Erasmus has made strides reversing the structural conservativeness of rugby, installing talented, hard-working, boffin black coaches at many levels. 

So many previous Springbok coaches — and many at provincial and lower levels — viewed transformation as a noose around the neck, and so it became one. Too many talented black players were overlooked because of prejudice or came into the team feeling unwanted, labelled ridiculous terms like “quota players”. 

Erasmus’s breath of fresh air — and anyone who has watched his tears stream in television interviews on the topic, cannot doubt the sincerity of his intentions, or the man — created a winning formula, and team. That also created a side all South Africans could identify with, more than any Bok combination before it. It gave South Africa a first black Springbok captain, national hero and global icon in Siya Kolisi, who, like his teammates of all races, has been a supreme ambassador to the country and a source of inspiration in tough times for its people. 

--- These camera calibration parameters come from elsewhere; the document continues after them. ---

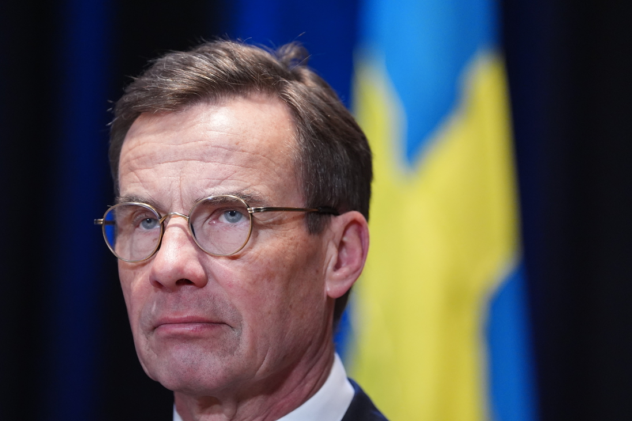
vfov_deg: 5.5
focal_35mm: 248
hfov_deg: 8.3
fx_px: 4353
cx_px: 275
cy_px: 223
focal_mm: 200
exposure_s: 1/400
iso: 3200
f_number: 2.8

Erasmus, the self-acknowledged renegade, does not always get enough national credit for that role. Many South Africans also simply adore him for it. 

Take a bow Rassie. Take an even greater one if the trophy gets lifted again in seven weeks’ time. We’ll just stick our necks out right now and say we believe it will be a certain Mr Kolisi from iBhayi in the Eastern Cape, whose green-clad arms will do that lifting. Go Bokke.